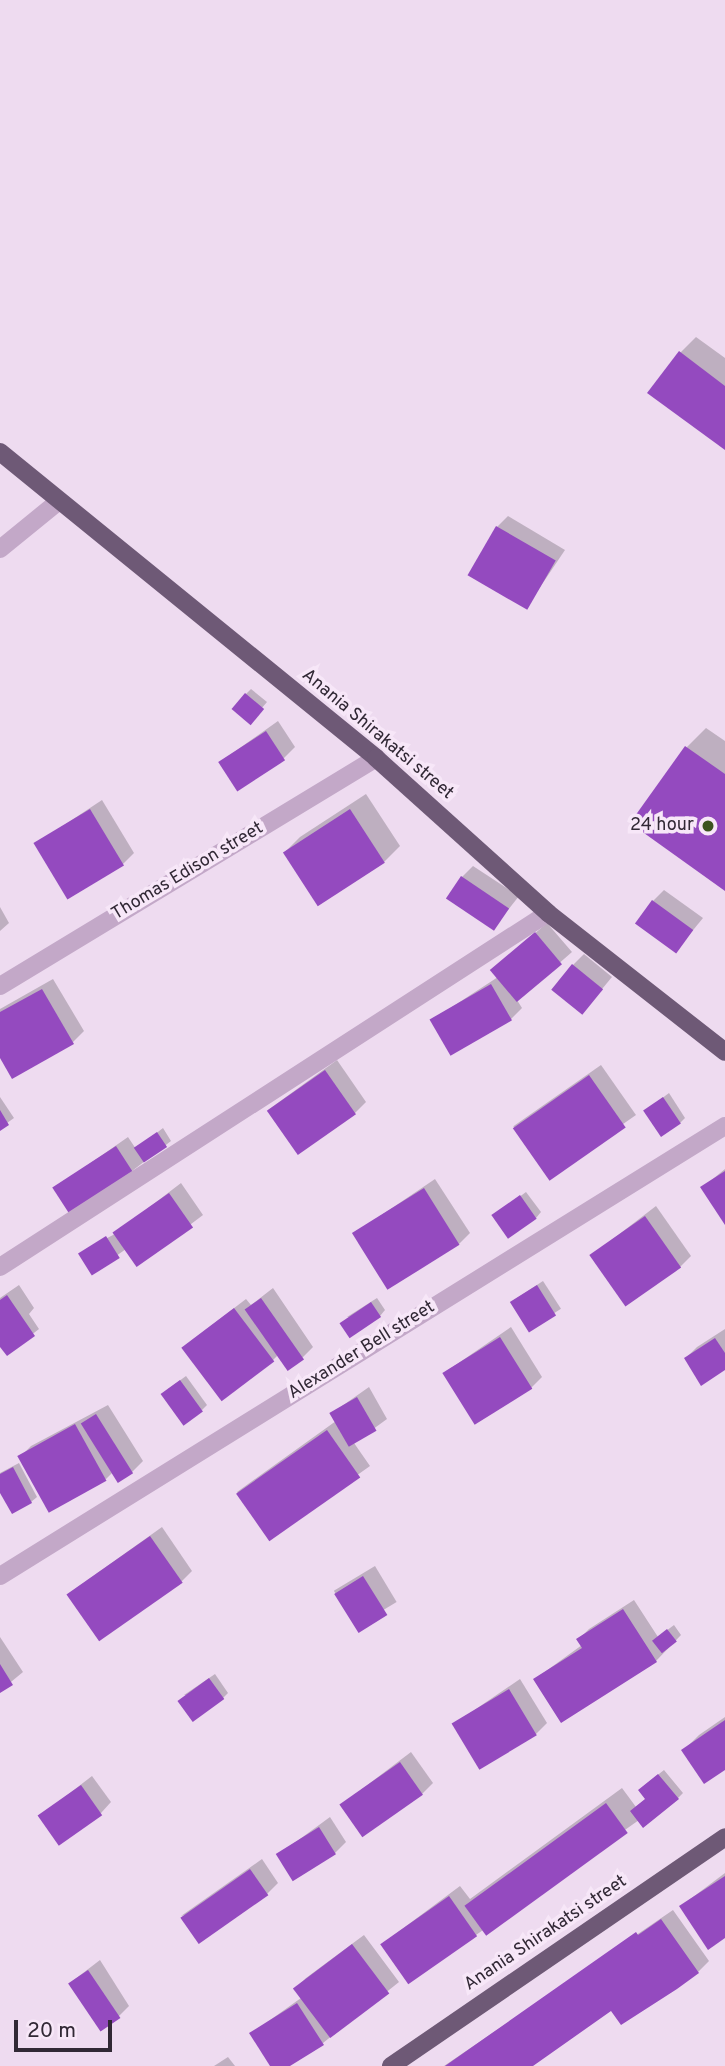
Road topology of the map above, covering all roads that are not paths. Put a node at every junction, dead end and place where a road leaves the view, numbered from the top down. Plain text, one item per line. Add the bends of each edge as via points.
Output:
1 (0, 452) edge
2 (59, 500) junction
3 (0, 549) edge
4 (376, 758) junction
5 (548, 913) junction
6 (0, 986) edge
7 (725, 1052) edge
8 (725, 1126) edge
9 (0, 1267) edge
10 (0, 1576) edge
11 (725, 1837) edge
12 (391, 2066) edge

1 - 2 main road, Anania Shirakatsi street
2 - 3 street
2 - 4 main road, Anania Shirakatsi street
4 - 5 main road, Anania Shirakatsi street
4 - 6 street, Thomas Edison street
5 - 7 main road, Anania Shirakatsi street
5 - 9 street
8 - 10 street, Alexander Bell street
11 - 12 main road, Anania Shirakatsi street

*Activity*
Each record above goes into the copy unchanged; the pictures do not.

*Exercise output*
Road topology of the map above, covering all roads that are not paths. Put a node at every junction, dead end and place where a road leaves the view, numbered from the top down. Plain text, one item per line. Add the bends of each edge as via points.
Output:
1 (0, 452) edge
2 (59, 500) junction
3 (0, 549) edge
4 (376, 758) junction
5 (548, 913) junction
6 (0, 986) edge
7 (725, 1052) edge
8 (725, 1126) edge
9 (0, 1267) edge
10 (0, 1576) edge
11 (725, 1837) edge
12 (391, 2066) edge

1 - 2 main road, Anania Shirakatsi street
2 - 3 street
2 - 4 main road, Anania Shirakatsi street
4 - 5 main road, Anania Shirakatsi street
4 - 6 street, Thomas Edison street
5 - 7 main road, Anania Shirakatsi street
5 - 9 street
8 - 10 street, Alexander Bell street
11 - 12 main road, Anania Shirakatsi street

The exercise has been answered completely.